Recorded data »

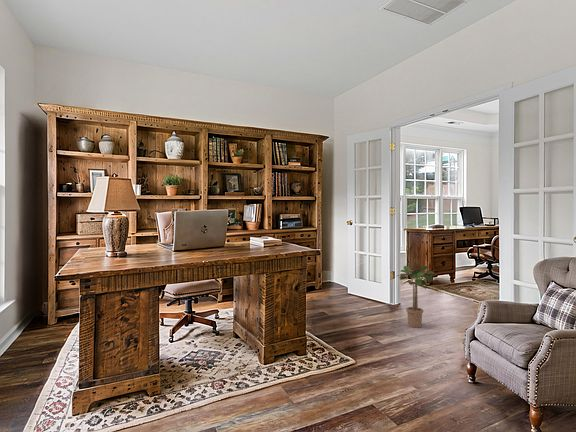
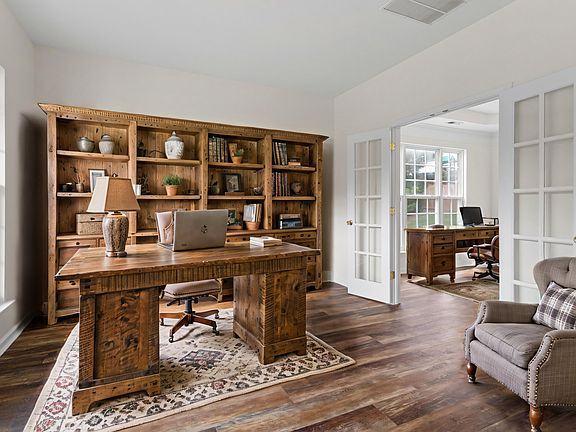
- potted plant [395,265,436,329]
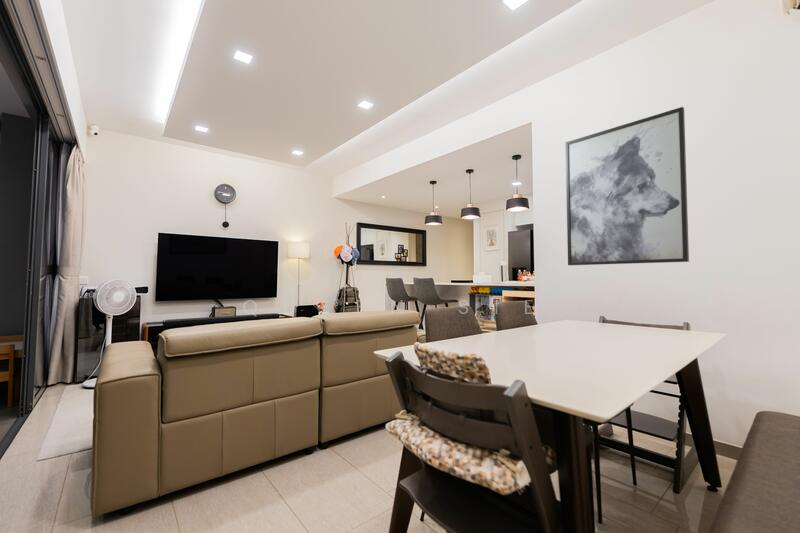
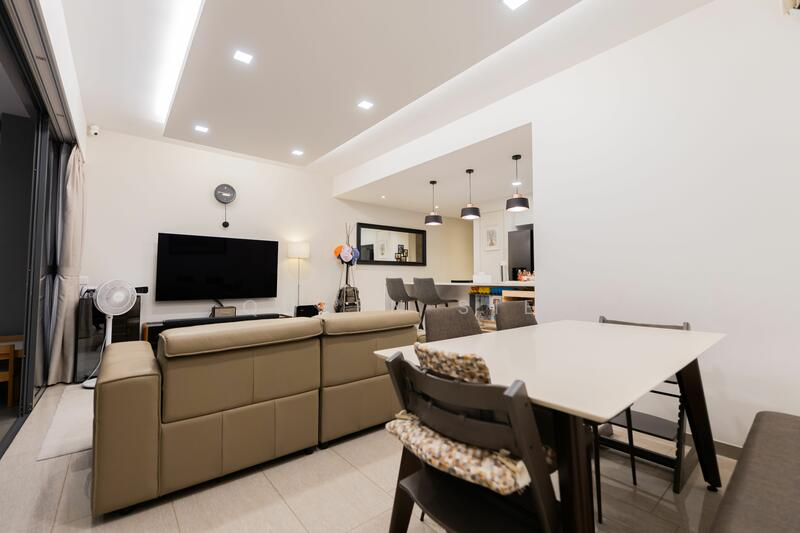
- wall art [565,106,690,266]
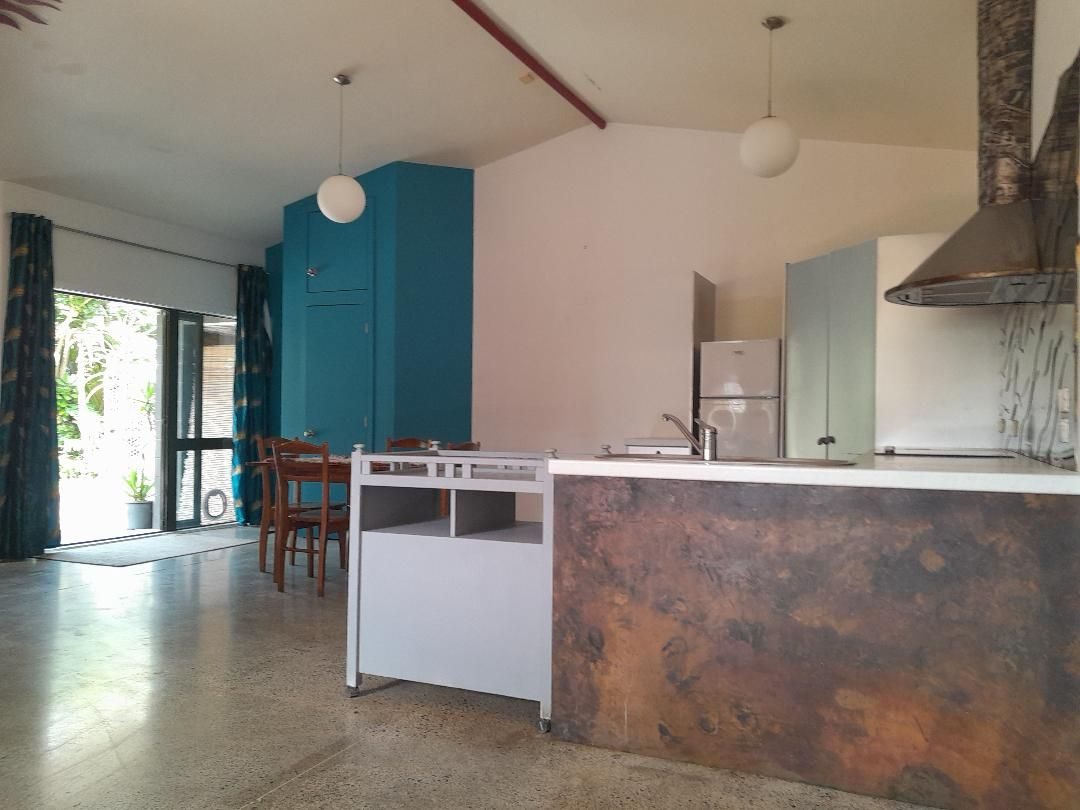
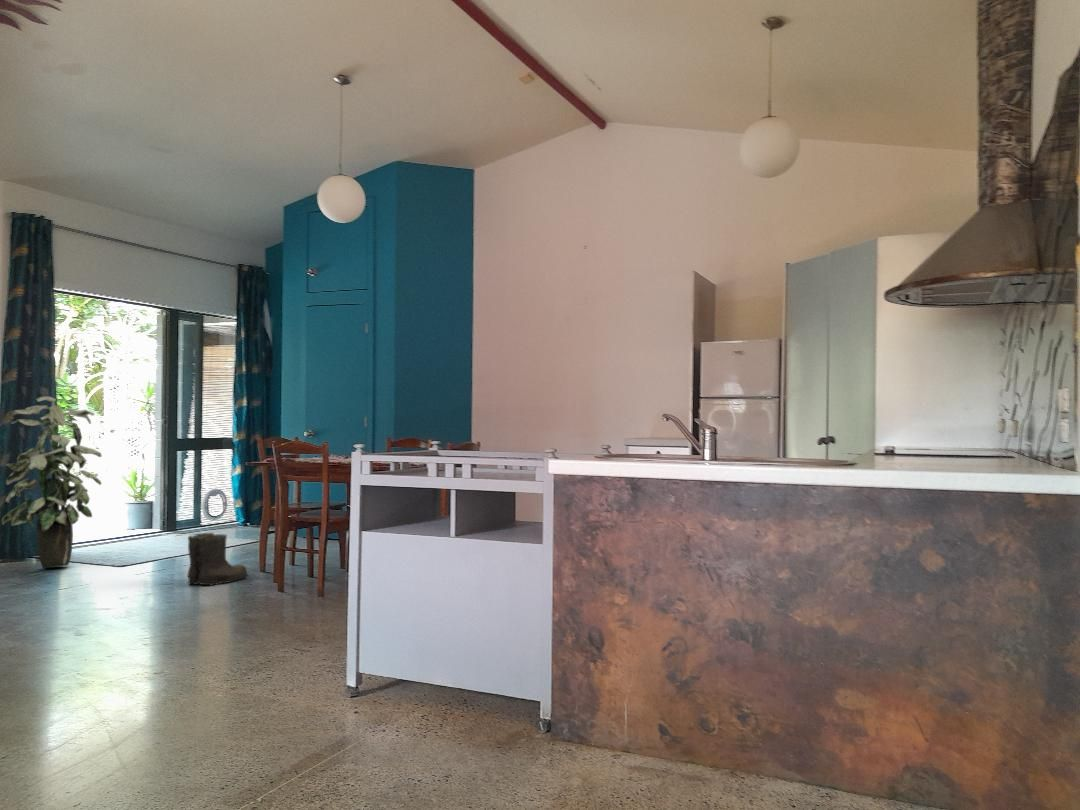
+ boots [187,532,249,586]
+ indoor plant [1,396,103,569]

Assignment »
Set down the entire material verbatim, with each picture left out.

Answer to this exercise »
- potted plant [395,265,436,329]
- wall art [565,106,690,266]
+ boots [187,532,249,586]
+ indoor plant [1,396,103,569]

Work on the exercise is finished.